Свет в половине шестого был идеальный – сливочный, густой и даже как будто жирный, он наполнял студию тем же простором и надеждой, что и вагон подземки. Джей-Би был один. Его сосед, Ричард, по вечерам подрабатывал в баре и поэтому в студии бывал по утрам, как и Али, занимавший угол напротив. Оставался Генри, чей кусок студии находился по диагонали от его, но Генри работал в галерее и приходил только после работы, в семь. Джей-Би снял пиджак, швырнул его в угол, сдернул покрывало с холста и, вздыхая, уселся перед ним на табурет.
Джей-Би работал в студии уже пятый месяц, и ему страшно нравилось, он и представить не мог, что ему это так понравится. Ему нравилось, что студию он делил с настоящими, серьезными художниками; работать у Эзры он бы никогда не смог, и не только потому, что верил любимому профессору, который однажды посоветовал не рисовать там, где трахаешься, но и потому, что у Эзры его бы вечно окружали и отвлекали от работы дилетанты.

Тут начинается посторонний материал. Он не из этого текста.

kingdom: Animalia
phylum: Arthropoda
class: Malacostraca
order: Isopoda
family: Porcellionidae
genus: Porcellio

Там искусство было своего рода придатком к образу жизни. Если ты рисовал, лепил или ваял говенные инсталляции, то получал право ходить в застиранных футболках и грязных джинсах, иронично пить дешевое американское пиво, иронично курить иронически дорогие американские самокрутки. Но здесь ты занимался искусством, потому что одно это и умел делать хорошо, потому что на самом деле только об этом и думал меж быстро гаснущих мыслей, свойственных каждому: секс, еда, сон, друзья, деньги, слава. Ты мог подкатывать к кому-нибудь или ужинать с друзьями, а твой холст все это время сидел внутри тебя, и перед твоим внутренним взором покачивались зародыши всех его форм и вариаций. И потом для каждой твоей картины, каждого твоего проекта наступало такое время – по крайней мере, ты надеялся, что оно наступит, – когда жизнь этой картины казалась тебе реальнее жизни будничной, когда ты только и думал о том, как бы поскорее вернуться в студию, когда ты, сам того не сознавая, за ужином высыпал на стол горку соли и чертил ею свои сюжеты, планы и узоры, а белые крупицы, будто ил, тянулись за твоими пальцами.

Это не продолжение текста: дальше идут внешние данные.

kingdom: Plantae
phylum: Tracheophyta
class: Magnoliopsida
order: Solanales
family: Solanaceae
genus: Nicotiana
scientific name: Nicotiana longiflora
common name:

И еще ему нравилось неожиданное, особенное компанейство этого места. Иногда на выходных они оказывались в студии все вместе, и он, оторвавшись от своей картины, будто выныривая из тумана, чувствовал, как они сосредоточены и от усилий дышат резко, почти пыхтят. Он чувствовал, как вся затраченная ими энергия заполняет воздух, будто сладковатый, горючий газ, и ему хотелось закупорить его в бутылку и потягивать потом, когда исчезнет вдохновение, когда он будет часами просиживать перед холстом, как будто, если глядеть на него достаточно долго, холст вдруг с хлопком переродится во что-то мощное и гениальное. Ему нравилось соблюдать ритуалы – встать возле синей линии, тихонько прокашляться, чтобы привлечь внимание Ричарда, а потом переступить границу, и взглянуть на его работу, и вместе с ним молча стоять перед ней, изредка обмениваясь односложными словами, потому что они прекрасно понимали друг друга и без слов. Столько времени уходило на то, чтобы объяснить другим, что такое ты и что такое твоя работа – что она значит, что ты хотел этим сказать, почему ты хотел сказать именно это, почему ты выбрал эти цвета, и эту тему, и эти материалы, и такую технику, и способ нанесения, – и поэтому таким облегчением было очутиться рядом с человеком, которому не надо ничего объяснять и можно просто глядеть и глядеть, а если уж что и спрашивать – так прямо, технично, в лоб. Они как будто обсуждали моторы или водопровод, что-то однозначное и механическое, подразумевавшее всего один или два варианта ответов.